**REQUEST:**
Find the word "Document" in the data. Return every line where it appears.

**SUPPLIED DATA:**

------------------------------------------------------------------------

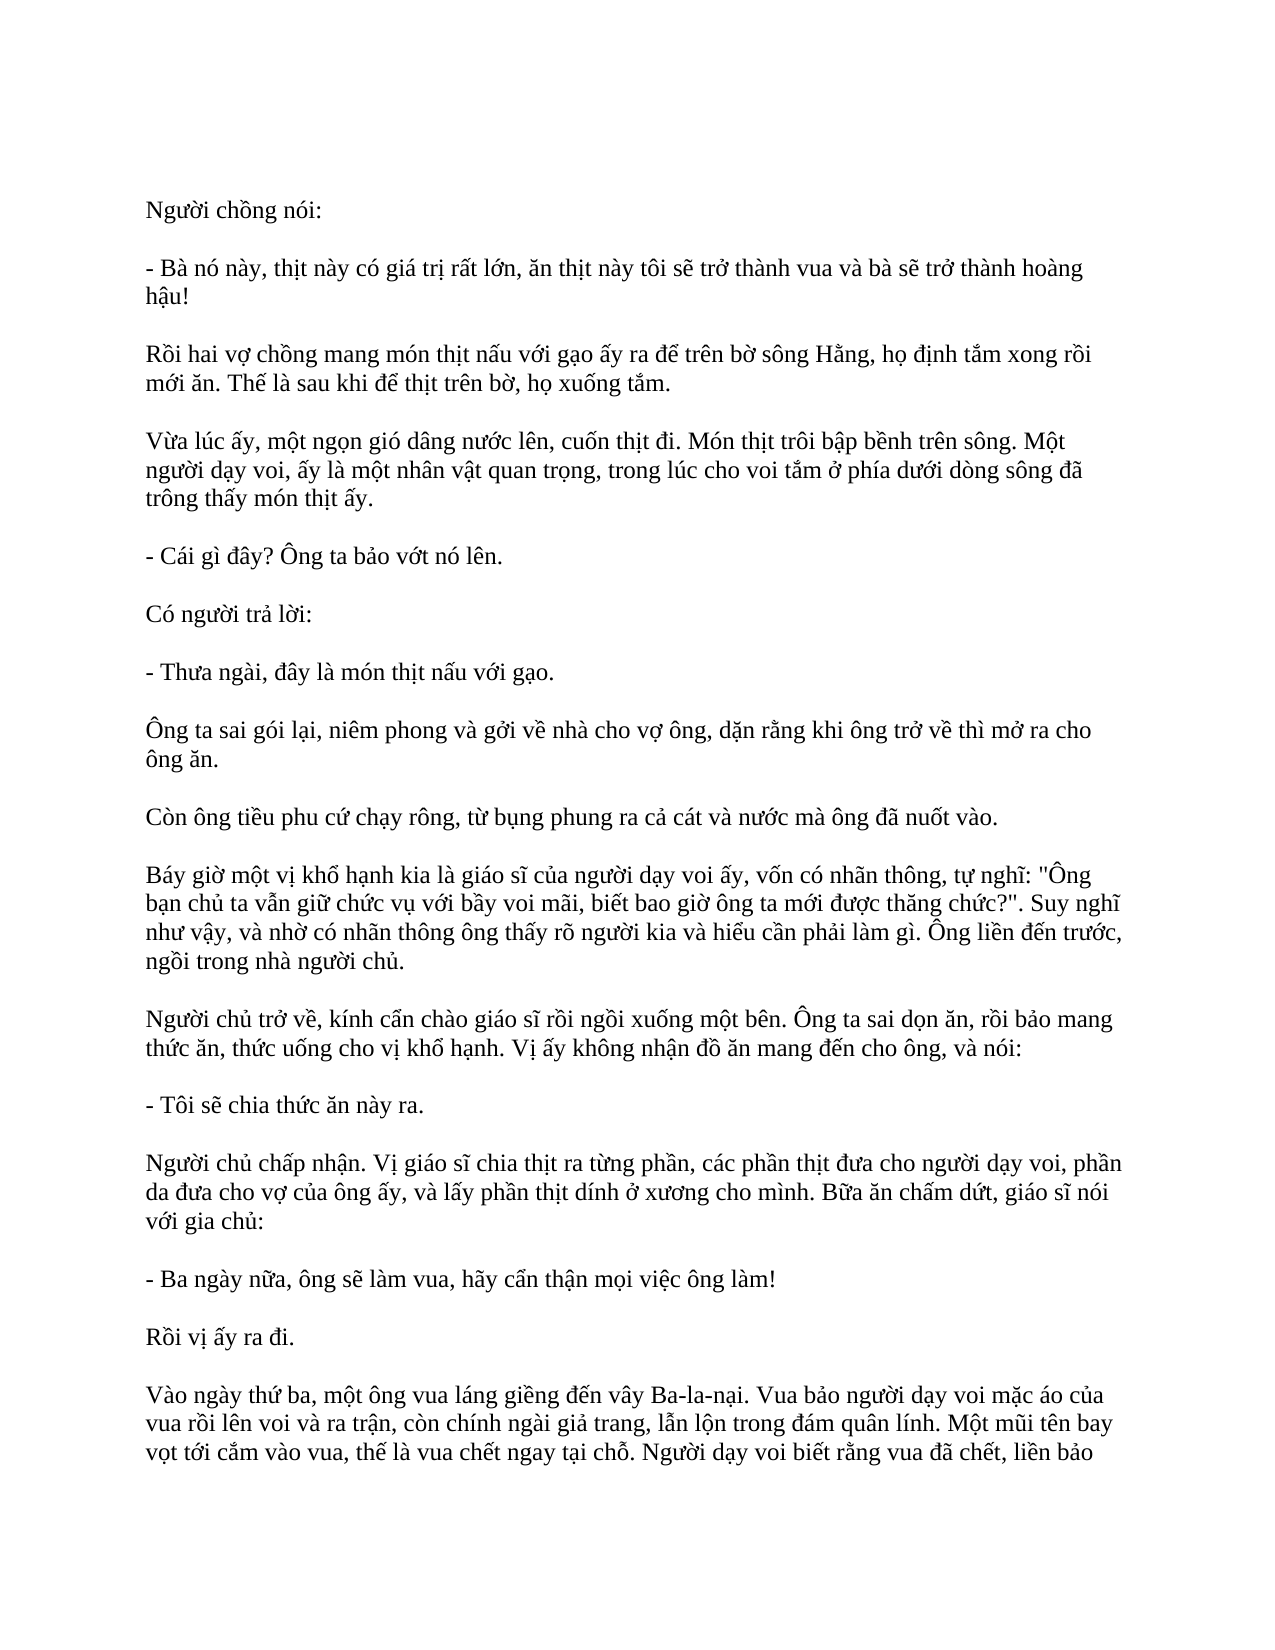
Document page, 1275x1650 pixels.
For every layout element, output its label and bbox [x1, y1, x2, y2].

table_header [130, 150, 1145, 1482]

------------------------------------------------------------------------

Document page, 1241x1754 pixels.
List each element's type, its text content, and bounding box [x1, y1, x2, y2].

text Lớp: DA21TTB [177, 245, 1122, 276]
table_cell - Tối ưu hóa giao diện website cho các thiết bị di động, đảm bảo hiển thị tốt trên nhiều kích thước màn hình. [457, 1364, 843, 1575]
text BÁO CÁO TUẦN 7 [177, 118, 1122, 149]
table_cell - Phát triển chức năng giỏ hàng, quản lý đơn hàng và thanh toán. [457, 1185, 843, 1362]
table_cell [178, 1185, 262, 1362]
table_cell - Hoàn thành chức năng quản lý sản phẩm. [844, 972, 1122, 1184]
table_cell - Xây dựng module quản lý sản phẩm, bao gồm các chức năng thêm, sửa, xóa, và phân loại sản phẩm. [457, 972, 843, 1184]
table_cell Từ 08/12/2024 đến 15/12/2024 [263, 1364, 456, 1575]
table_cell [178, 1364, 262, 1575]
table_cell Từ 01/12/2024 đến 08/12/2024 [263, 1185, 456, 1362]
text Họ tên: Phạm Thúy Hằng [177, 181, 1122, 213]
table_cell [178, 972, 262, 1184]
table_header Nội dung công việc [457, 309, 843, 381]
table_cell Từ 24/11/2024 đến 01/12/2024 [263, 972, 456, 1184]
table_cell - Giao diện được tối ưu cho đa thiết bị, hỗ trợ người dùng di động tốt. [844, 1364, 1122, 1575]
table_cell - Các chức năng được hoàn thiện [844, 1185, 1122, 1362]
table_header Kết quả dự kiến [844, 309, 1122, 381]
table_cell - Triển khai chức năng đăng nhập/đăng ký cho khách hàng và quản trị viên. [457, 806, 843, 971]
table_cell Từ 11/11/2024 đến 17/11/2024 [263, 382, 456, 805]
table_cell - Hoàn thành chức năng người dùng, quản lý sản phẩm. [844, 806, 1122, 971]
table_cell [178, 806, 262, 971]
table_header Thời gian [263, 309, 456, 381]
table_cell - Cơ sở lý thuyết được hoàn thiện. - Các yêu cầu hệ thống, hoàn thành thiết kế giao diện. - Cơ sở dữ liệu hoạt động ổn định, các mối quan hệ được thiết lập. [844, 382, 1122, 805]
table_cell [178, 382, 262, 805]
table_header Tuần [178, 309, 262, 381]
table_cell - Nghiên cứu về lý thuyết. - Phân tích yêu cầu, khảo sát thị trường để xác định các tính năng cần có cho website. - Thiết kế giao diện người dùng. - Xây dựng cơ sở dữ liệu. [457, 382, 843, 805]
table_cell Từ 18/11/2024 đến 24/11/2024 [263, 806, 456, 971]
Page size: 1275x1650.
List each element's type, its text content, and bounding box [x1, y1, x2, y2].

------------------------------------------------------------------------

**YOUR RESPONSE:**
Document page, 1275x1650 pixels.
Document page, 1241x1754 pixels.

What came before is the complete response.